Wednesday, May 27, 2009

Infertility was an answer to my prayers




No.  I am not kidding or being sarcastic.  This last week I have realized that the I-monster has been more of a blessing than a curse.


When we were first married we both agreed that we weren't ready for kids and we wanted to make sure we were ready before we started down that road.  The other night I was holding Charlee while she was sleeping and studying her beautiful face and her hands.  She is getting so big every day and I can't stop it or slow it down, I was sad when I realized she was already over 6 months old and those newborn days would never be back.  I know it is too soon to be saying that and I am only at the beginning.  


But before I got really sad, I thought about how much I had treasured the days.  I thought about; the too many pictures I took, all the times I spent holding her the first six months, when I would wake up just to watch her sleep,  and I was relieved to see I did not have any regrets about how we had spent the first 6 months of being parents.

This was a great comfort to me, about 5 years ago when we started talking about having a family,  I was terrified.  The thought of being responsible for another life,  the realization of the responsibility was overwhelming.  Of course babies are fun and cute, but babies grow to be children and children grow to be teenagers and teenagers grow to be adults.  And that seems like a lot.  Honestly, I was terrified.

I was scared that I would not be able to deal with all the stress.  The last thing I ever wanted to do was to cause them unnecessary hurt.  These feelings were very real to me, and Karst was trying to be helpful and understanding, but he didn't have the answers.  So intense was this fear of being a parent that I went into therapy to deal with it.  ( This was before we really started "trying", when we were just talking about it.)


I am so grateful that I took that step,  Karst was skeptical at first but once he realized I was talking someone's ear off about this and dealing with it, he was relieved.  Of course we continued to talk to each other about this.  But having that outside voice of reason was what I needed.  It wasn't anything drastic or earth moving, I just dealt with the reasons for the fears and the issues and slowly I realized I really wanted the opportunity to be a parent.

Then if you fast forward to two years ago, when we got the official word that having biological children would not be possible and we were looking at our decisions.  It would have been easy at that point to just say okay, well it's a sign we shouldn't be parents.  If I still had those fears, it could have happened, but by that time I had a strong desire to be a mother to children to take on all that responsibility.


That times we went through; the trying, deciding, waiting and finding, that desire just grew.  I talked to a lot of moms, old and young I asked them every question I could think of.  I read books and both of us did what we could to prepare.  Those days were harder, they were darker, not all of them, but enough that the pain of the  I-monster was there.  Unknowns, and lack of control are not easy things to deal with.


Back to the other night, when I was marveling at how amazing Charlee is, and what an honor it is to be her mom, to be chosen to be her mom.  Tears over took me and I knew that if I didn't have the trial of infertility I would not treasure these moments the same.  I would have taken being a mother for granted, I would be a different mother,  I probably wouldn't be out of control with the camera.


I am not saying that infertile mothers are better or worse, I don't know how you could compare the two.  These are my feelings, about my experience.
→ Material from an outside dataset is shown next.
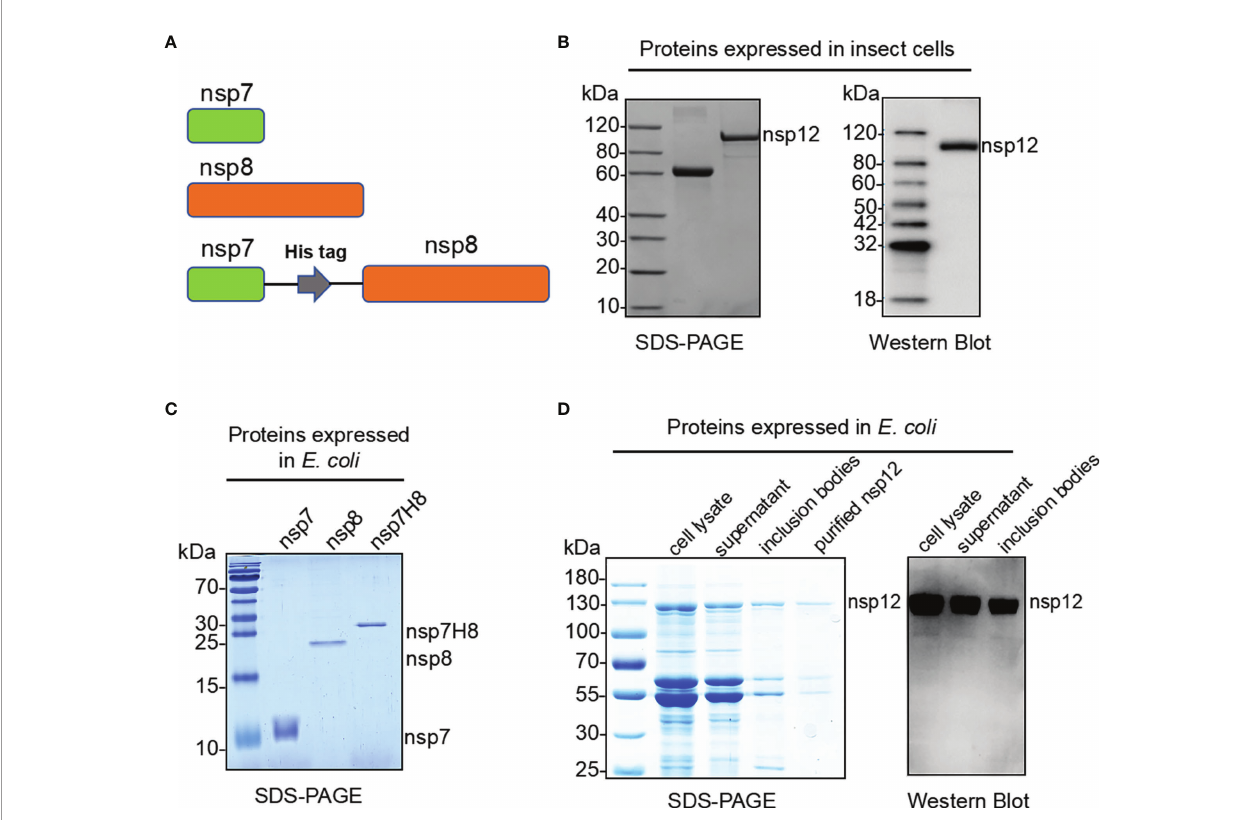
FIGURE 1 | Expression and puri fi cation of the SARS-CoV-2 RdRp complex. (A) Schematic diagram for the components of the RdRp complex, containing nsp7, nsp8, and nsp7-His 6 -nsp8 (nsp7H8). (B) Puri fi ed SARS-CoV-2 nsp12 proteins expressed in baculovirus-infected insect cells (Sf9) were analyzed by SDS-PAGE and Western blot. (C) Bacterially expressed and puri fi ed SARS-CoV-2 nsp7, nsp8, and nsp7H8 proteins were analyzed by SDS-PAGE. (D) Bacterially expressed and puri fi ed SARS-CoV-2 nsp12 protein was analyzed by SDS-PAGE and Western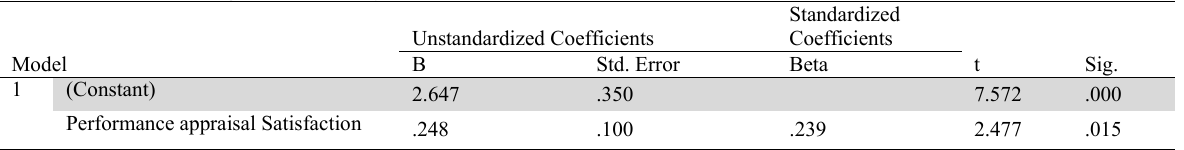
The results of the regression analysis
I am saying for me I needed more time to really prepare, I needed to fight and work hard to get my family so it wasn't something I took lightly.  My infertility forced me work through my fears and doubts about being a parent, and without it, I do not know if I would have realized how much I wanted to be a mother.


Another great blessing of infertility is it made me turn to my Heavenly Father more.  It made me lean on him and to exercise my faith.  It allowed me to see his hand in my life and to feel of his unconditional love for our family and Charlee's birth family.   


The bitterness of infertility is horrible, sometimes almost unbearable.  And now at the same time that has made the sweetness of being a mother better then I could have dreamed.

"The Lord compensates the faithful for every loss. That which is taken away from those who love the Lord will be added unto them in His own way. While it may not come at the time we desire, the faithful will know that every tear today will eventually be returned a hundredfold with tears of rejoicing and gratitude."

Elder Joseph B. Wirthlin Of the Quorum of the Twelve Apostles


We are so blessed, beyond our comprehension.



3 comments:

dust and kam said...

Charlee is so cute! I just can't get over her!

I too am so thankful that our road to parenthood took a different direction than I ever had hoped or planned. It has been an endless blessing in our lives.

Thank you for this post, I loved it!

Naomi said...

I love all the pictures that you take!!!

Thanks for the great post. I know exactly how you feel. Now I am worried that we will not love our next one as much as Aleena. She is just too amazing. I am truely scared.
I really need to call you. I will not be able to make it to manti. We are going to be in Iowa all next week. I am so sad because I really want to be there. Take a ton of pictures!!! Love ya

farmerswife17 said...

Well said, Heavenly Father is amazing. Thoughts of the temple come to mind and how we are to work by the sweat of our brow, that we may know the good from the bad (evil). So we can know and appreciate when we are very blessed.

Charlee is so adorable. Thanks for sharing some of your many pictures and look forward to seeing more in your future posts.